Ela faz parte de “Colocando os EUA e o Canadá em Julgamento”, uma campanha programada para coincidir com o processo judicial de Hernández que busca a responsabilização por crimes cometidos em Honduras.
“Os governos dos EUA e do Canadá ignoraram os sinais de alerta de que JOH esteve envolvido no crime organizado durante anos”, disse Spring.
“Em vez disso, ambos os países continuaram a apoiar politicamente JOH, descrevendo-o como um aliado da guerra às drogas, ao mesmo tempo que traficava narcóticos usando as forças de segurança do Estado hondurenho sob o seu comando.”
Os problemas persistem até o presente
Outros ativistas e jornalistas veem o julgamento de Hernández como um espelho das lutas em curso no país centro-americano.
José Luis Guillén, jornalista de TV da TeleCeiba e da Radio América, disse que o julgamento gerou um intenso escrutínio em todos os setores da sociedade, esperando-se que testemunhas de alto nível sejam chamadas.
“Está sendo falado em todos os lugares [in Honduras], não apenas no governo”, disse Guillén sobre o julgamento. “Porque poderia implicar canais de TV, interesses comerciais, gangues. É uma conversa diária.”
Alguns críticos já destacaram o papel da mídia hondurenha no escândalo.
Cristián Sánchez, um jornalista independente que vive em Washington, DC, ajuda a gerir a Rede Pró-Honduras, uma organização da sociedade civil especializada em expor a corrupção.
Ele disse que, embora a ampla cobertura da imprensa sobre o julgamento de Hernández seja bem-vinda, ela ocorre depois de anos de silêncio por parte dos meios de comunicação que não conseguiram cobrir os excessos de Hernández. Alguns, ele acredita, podem ter sido comprados.
“Durante anos foi proibido falar sobre Hernández em Honduras – sobretudo, em canais corporativos”, disse Sánchez. “Juan Orlando financiou muitos desses jornalistas no valor de milhões de dólares para que não falassem sobre ele.”
Sánchez acrescentou rapidamente, no entanto, que a violência e os abusos dos direitos humanos que existiram sob Hernández persistem até ao presente, apesar de Honduras ter uma nova administração de tendência esquerdista no poder.
Por seu lado, o activista dos direitos fundiários Yoni Rivas vê Hernández apenas como o chefe decepado das estruturas criminosas que continuam a operar hoje nas Honduras.

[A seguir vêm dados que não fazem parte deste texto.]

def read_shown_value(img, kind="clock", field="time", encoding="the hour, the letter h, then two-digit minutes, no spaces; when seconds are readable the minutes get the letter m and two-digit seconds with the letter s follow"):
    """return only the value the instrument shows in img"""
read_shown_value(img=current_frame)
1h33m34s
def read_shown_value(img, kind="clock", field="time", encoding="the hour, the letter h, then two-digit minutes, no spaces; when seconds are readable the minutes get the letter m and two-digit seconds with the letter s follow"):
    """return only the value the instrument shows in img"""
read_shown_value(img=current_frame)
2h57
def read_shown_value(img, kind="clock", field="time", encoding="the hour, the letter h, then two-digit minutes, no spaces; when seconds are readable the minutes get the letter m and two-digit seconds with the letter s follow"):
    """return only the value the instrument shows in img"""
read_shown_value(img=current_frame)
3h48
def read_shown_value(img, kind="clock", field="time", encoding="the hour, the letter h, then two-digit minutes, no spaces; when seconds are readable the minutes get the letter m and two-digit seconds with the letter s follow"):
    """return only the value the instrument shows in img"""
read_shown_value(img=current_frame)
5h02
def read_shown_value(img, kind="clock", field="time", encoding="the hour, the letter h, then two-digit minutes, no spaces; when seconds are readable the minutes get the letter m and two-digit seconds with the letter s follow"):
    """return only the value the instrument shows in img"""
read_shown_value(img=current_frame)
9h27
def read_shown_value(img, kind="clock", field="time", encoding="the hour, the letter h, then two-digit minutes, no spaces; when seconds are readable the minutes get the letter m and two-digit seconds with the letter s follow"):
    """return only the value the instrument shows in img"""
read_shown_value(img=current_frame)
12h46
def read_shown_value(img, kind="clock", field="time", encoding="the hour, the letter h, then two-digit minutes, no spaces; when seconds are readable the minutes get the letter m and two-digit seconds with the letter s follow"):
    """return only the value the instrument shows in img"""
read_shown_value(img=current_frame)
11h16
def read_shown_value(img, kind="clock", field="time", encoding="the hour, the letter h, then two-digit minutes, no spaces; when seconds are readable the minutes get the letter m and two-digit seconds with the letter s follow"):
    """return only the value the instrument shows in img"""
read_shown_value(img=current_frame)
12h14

Essas redes “incluem banqueiros, políticos e empresários”, disse ele à Al Jazeera em Tocoa, parte de uma região nas Honduras onde pelo menos uma dúzia de defensores da terra e da água foram assassinados ou desapareceram à força no ano passado.
Ainda assim, Rivas acredita que o julgamento de Hernández iluminará o legado do desgraçado presidente.
“O nível de impunidade que Juan Orlando gerou e o poder que conquistou através de seus aliados continuam criando condições de violência em Honduras. Ainda vamos continuar sofrendo violência aqui.”